→ Reeks opdrachten:
**A)** Op welke datum heeft gedaagde volgens de aangeleverde tekst de borgstelling ondertekend?
**B)** Kopieer uit de records ongewijzigd het gedeelte vanaf de regel die "corridors et accélérer" bevat tot en met het einde van de records, beide grenzen inbegrepen. Laat de afbeeldingen daarbij weg.

→ Aangeleverde tekst:
____

Civiele procedure over opeisbare vordering en borgstelling voor medische behandelingen

In deze civiele procedure, aangespannen door de stichting Stichting Ziekenverpleging Aruba, vordert eiseres betaling van een bedrag van Afl. 8.886,- van gedaagde, die zich als borg heeft gesteld voor medische behandelingen van de kleindochter van gedaagde. De procedure begon met een verzoekschrift en omvatte verschillende conclusies van partijen. Eiseres heeft gedaagde op 9 mei 2018 gesommeerd tot betaling, maar gedaagde heeft hieraan geen gevolg gegeven.

Eiseres stelt dat de vordering voortvloeit uit de borgstelling die gedaagde heeft ondertekend op 25 september 2016. Gedaagde heeft verweer gevoerd, stellende dat de behandelingen waren bedoeld om een fout van eiseres te herstellen en dat zij niet in staat is om aan haar financiële verplichtingen te voldoen. Het Gerecht heeft echter geoordeeld dat de medische behandelingen ten behoeve van de kleindochter zijn verricht en dat gedaagde gehouden is tot betaling, ongeacht haar financiële situatie.

De rechter heeft de vordering van eiseres toegewezen, inclusief de wettelijke rente en buitengerechtelijke incassokosten. Gedaagde is veroordeeld in de kosten van de procedure. Het vonnis is uitgesproken op 30 januari 2019 door mr. J. Sap in aanwezigheid van de griffier.

Uitspraak

Vonnis van 30 januari 2019
Behorend bij B.B. AUA201801487
GERECHT IN EERSTE AANLEG VAN ARUBA
VONNIS
in de zaak van:
de stichting
STICHTING ZIEKENVERPLEGING ARUBA,
EISERES, hierna ook te noemen: eiseres,
gemachtigde: de advocaat mr. M.E.D. Brown,
tegen:
[gedaagde],
te Aruba,
GEDAAGDE, hierna ook te noemen: gedaagde,
procederend in persoon.

____

→ Verstrekte records:
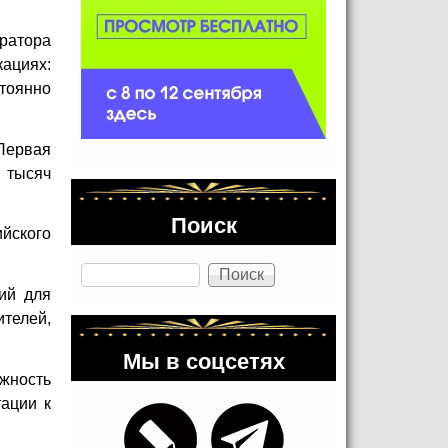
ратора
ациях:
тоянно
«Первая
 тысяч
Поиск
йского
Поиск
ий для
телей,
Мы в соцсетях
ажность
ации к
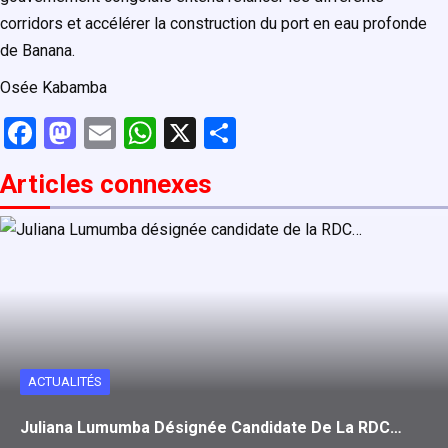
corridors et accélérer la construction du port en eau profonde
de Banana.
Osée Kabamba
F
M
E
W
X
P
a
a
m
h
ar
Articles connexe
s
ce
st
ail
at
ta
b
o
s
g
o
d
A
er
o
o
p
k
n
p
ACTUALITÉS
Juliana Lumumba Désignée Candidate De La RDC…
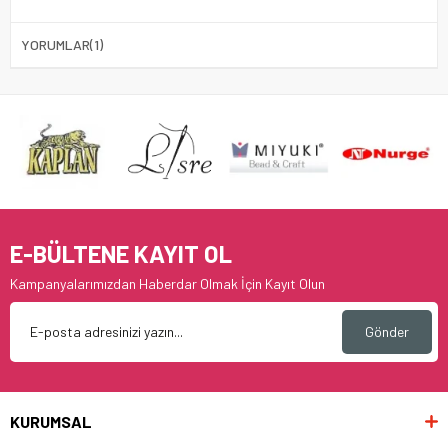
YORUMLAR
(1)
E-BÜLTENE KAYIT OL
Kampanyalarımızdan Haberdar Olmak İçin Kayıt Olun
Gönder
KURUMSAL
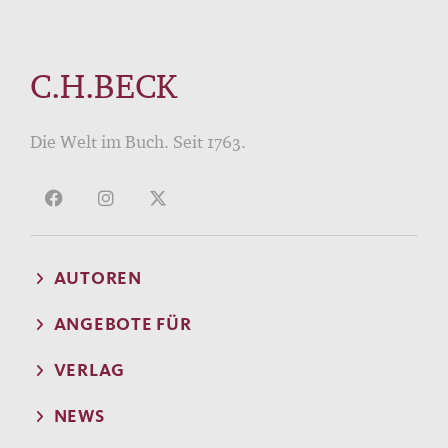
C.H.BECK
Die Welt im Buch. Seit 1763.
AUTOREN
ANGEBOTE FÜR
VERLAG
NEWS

____

→ Antwoorden per onderdeel:
**A)** Op 25 september 2016.

**B)**
corridors et accélérer la construction du port en eau profonde
de Banana.
Osée Kabamba
F
M
E
W
X
P
a
a
m
h
ar
Articles connexe
s
ce
st
ail
at
ta
b
o
s
g
o
d
A
er
o
o
p
k
n
p
ACTUALITÉS
Juliana Lumumba Désignée Candidate De La RDC…
YORUMLAR
(1)
E-BÜLTENE KAYIT OL
Kampanyalarımızdan Haberdar Olmak İçin Kayıt Olun
Gönder
KURUMSAL
C.H.BECK
Die Welt im Buch. Seit 1763.
AUTOREN
ANGEBOTE FÜR
VERLAG
NEWS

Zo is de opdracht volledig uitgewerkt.